On day-one of the second Test against Australia, Murali Vijay achieved many feats.
He became the first non-Australian opening batsman to score a Test century at the Gabba in the first innings.
His 144 was the joint highest Test score at the venue by an Indian batsman, with Sourav Ganguly (2003).
It was mainly due to his knock that for the first time ever, India notched up over 300 runs on the opening day of a Test at the Gabba.
The list could go on.
But any amount of numbers would struggle to do justice to Vijay’s innings. He has spoken at length about the process of histransformation as a Test batsman. His 332-minute long stay in the middle on Wednesday was the perfect testament of his words.
The pitch had every characteristic that the Gabba wicket has been known for over the years – generous carry, venomous pace and a fine coating of green. Australia had Mitchell Johnson and two young, fresh fast bowlers in Mitchell Starc and Josh Hazlewood to exploit them. The barrage of short balls was a given. And the Brisbane heat was at its crescendo.
Vijay was aware of all the facts. But he overcame them so immaculately, it seemed like none of these things affected him. He was an epitome of concentration – something even his batting partner, Ajinkya Rahane admired.
In the first two sessions, he religiously left all the balls that he wasn’t forced to play. But he was alert enough to latch on to the one that he could put away.
“The ball wasn’t going on the off-stump. Everything was either going too far or coming straight,” Vijay said. “It is much easier to leave balls on a bouncy wicket than on a wicket like Adelaide. It was an entirely different experience.”
It was indeed different, for neither he nor any member of the current Indian team had ever played a Test here before. But Vijay had come in with a plan.
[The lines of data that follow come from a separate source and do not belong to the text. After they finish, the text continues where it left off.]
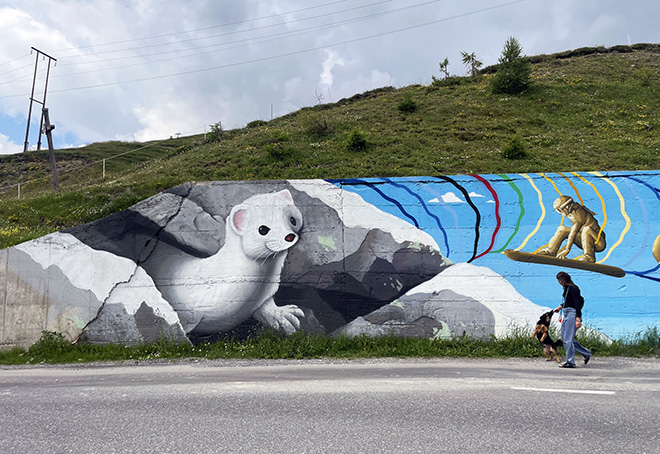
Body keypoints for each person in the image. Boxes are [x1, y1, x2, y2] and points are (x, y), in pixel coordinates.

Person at [553, 271, 591, 368]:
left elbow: (577, 303)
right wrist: (561, 306)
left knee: (568, 340)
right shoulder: (567, 288)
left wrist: (578, 318)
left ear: (564, 280)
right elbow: (569, 301)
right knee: (565, 339)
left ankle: (570, 362)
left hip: (572, 314)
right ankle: (586, 353)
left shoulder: (574, 288)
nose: (559, 282)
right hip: (566, 312)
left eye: (560, 280)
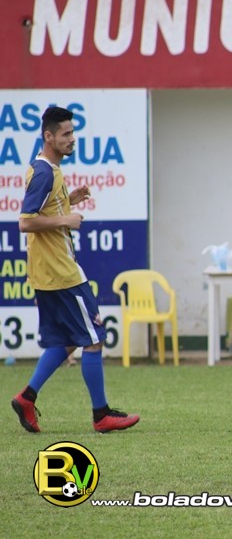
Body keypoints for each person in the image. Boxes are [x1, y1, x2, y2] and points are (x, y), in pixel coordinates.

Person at [11, 106, 140, 434]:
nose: (72, 139)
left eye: (73, 133)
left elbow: (43, 211)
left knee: (68, 340)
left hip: (46, 273)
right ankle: (101, 415)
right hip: (62, 272)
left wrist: (69, 200)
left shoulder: (45, 169)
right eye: (66, 134)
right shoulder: (45, 173)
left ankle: (26, 398)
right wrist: (66, 219)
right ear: (48, 136)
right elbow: (26, 222)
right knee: (94, 338)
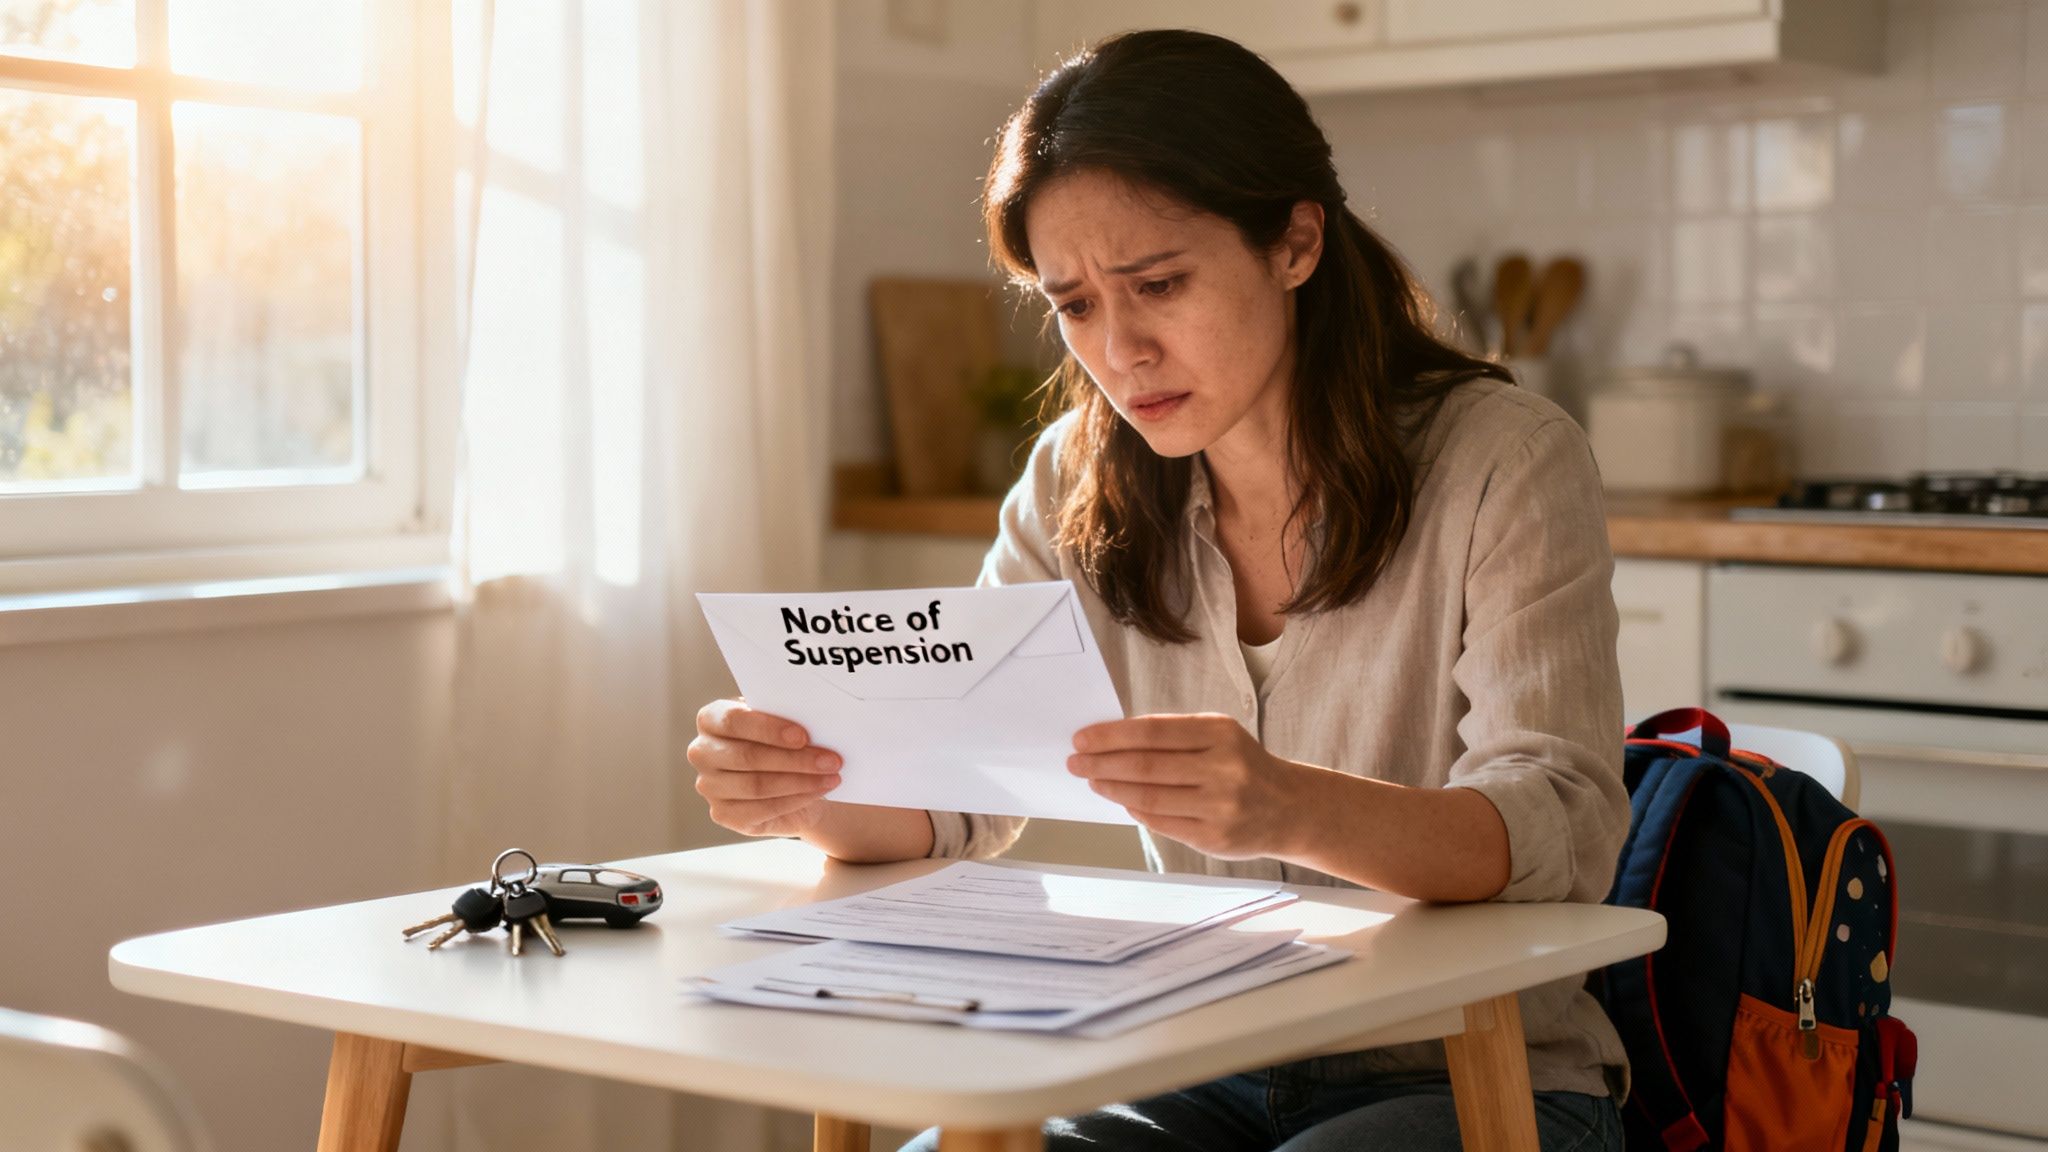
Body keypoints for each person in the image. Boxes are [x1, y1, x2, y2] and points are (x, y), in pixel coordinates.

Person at [687, 29, 1629, 1152]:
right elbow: (957, 799)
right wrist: (808, 790)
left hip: (1475, 1075)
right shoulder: (1072, 484)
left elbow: (1562, 832)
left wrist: (1289, 805)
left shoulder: (1503, 460)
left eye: (1160, 285)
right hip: (1197, 1055)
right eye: (1075, 305)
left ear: (1293, 241)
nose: (1120, 350)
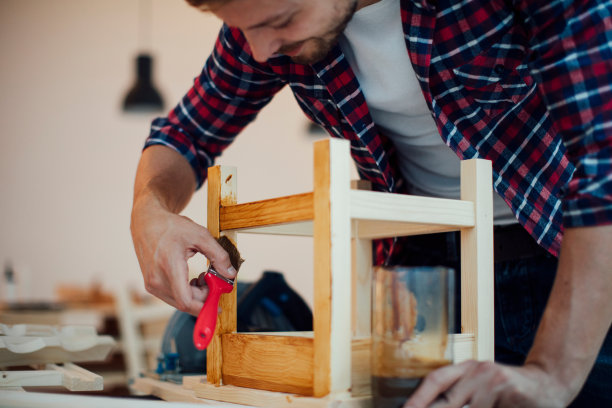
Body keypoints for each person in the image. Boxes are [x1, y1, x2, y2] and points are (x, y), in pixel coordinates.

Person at [130, 0, 612, 406]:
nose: (260, 50)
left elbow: (604, 161)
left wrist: (552, 372)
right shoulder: (264, 19)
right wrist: (150, 214)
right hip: (421, 278)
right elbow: (183, 137)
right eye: (242, 30)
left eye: (280, 21)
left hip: (577, 270)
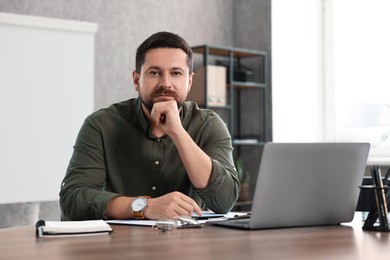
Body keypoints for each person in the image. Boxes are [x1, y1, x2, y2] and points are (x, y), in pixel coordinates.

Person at [59, 31, 240, 221]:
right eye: (154, 73)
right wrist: (143, 207)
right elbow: (73, 200)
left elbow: (224, 200)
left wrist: (178, 133)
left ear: (189, 82)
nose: (166, 83)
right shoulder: (100, 125)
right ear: (137, 80)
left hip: (187, 244)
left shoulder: (209, 125)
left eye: (176, 73)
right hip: (115, 245)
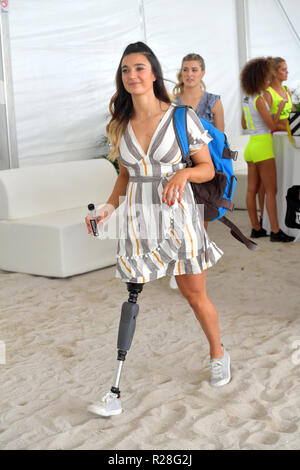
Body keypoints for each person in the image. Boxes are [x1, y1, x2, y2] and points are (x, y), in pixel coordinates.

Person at [85, 42, 230, 417]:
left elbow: (207, 169)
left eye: (139, 68)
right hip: (139, 219)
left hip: (179, 216)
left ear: (153, 73)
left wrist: (183, 172)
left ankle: (218, 352)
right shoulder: (119, 124)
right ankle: (114, 391)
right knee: (132, 296)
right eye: (125, 70)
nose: (132, 76)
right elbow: (124, 175)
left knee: (194, 294)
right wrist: (106, 208)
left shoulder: (182, 117)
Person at [240, 57, 294, 242]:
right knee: (272, 191)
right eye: (267, 77)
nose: (269, 80)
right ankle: (276, 232)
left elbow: (244, 123)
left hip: (251, 146)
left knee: (251, 191)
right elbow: (271, 125)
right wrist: (281, 115)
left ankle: (256, 229)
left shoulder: (246, 98)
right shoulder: (260, 100)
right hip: (263, 147)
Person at [173, 53, 224, 132]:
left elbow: (220, 140)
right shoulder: (172, 102)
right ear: (181, 72)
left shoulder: (214, 102)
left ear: (202, 73)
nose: (189, 74)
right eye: (185, 70)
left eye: (194, 70)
“It was really hot today. It was mentally challenging and draining. But I was in my zone,” he said.
“I wanted to stay in there as long as possible because I knew we are more familiar to these hot and humid conditions than they are. If I could stay in for a couple of sessions, I could tire the bowlers out.”
That’s exactly what he did. In the first two sessions, Vijay scored 73 runs off 157 balls. He played out three maiden overs just before the tea break. His first two balls off Hazlewood post-tea were a leg-glance and a slap over point for fours. It went on. His last 71 runs came off 60 balls, with 13 boundaries.
It was an awe-inspiring display of strokeplay but for Vijay, it was just successful execution of his plans. “It was a good knock and I am just happy that some of the shots I wanted to play came out correctly and went into gaps.”
Amid the flurry of shots, was an elegant square drive that raced to the fence. Rahane, at the other end, was elated. Vijay was in his trance, clueless that he had just reached his fifth Test century.
“Ajinkya and I were just setting small targets and I was focused on that more than anything,” he said. “I didn’t realize that I had reached my century until Ajinkya came and told me.
“In the last innings I knew I was on 99 and I got out. So, I guess this time it was good that I didn’t know and got the hundred,” he quipped.
When he walked into the press conference hall, sweat was still dripping down Vijay’s face and neck. He hails from Chennai – a city in southern India known for its soaring temperatures and sapping humidity. He is used to batting in hot conditions, but that doesn’t make him any more immune to the physical challenges of the weather than anyone else.
For Vijay, however, it doesn’t matter. Not when he is batting like he did today. “It’s not the cramps and physical discomfort that will cost you your wicket. If your mind is not focused in the present, then you will get out.”
Among friends, he fondly goes by the name, ‘Monk’. The first day of this Brisbane Test could well be remembered as the day in Vijay’s career when he made that sobriquet come alive.
“On that day,” they will say, “He really batted like a Monk.”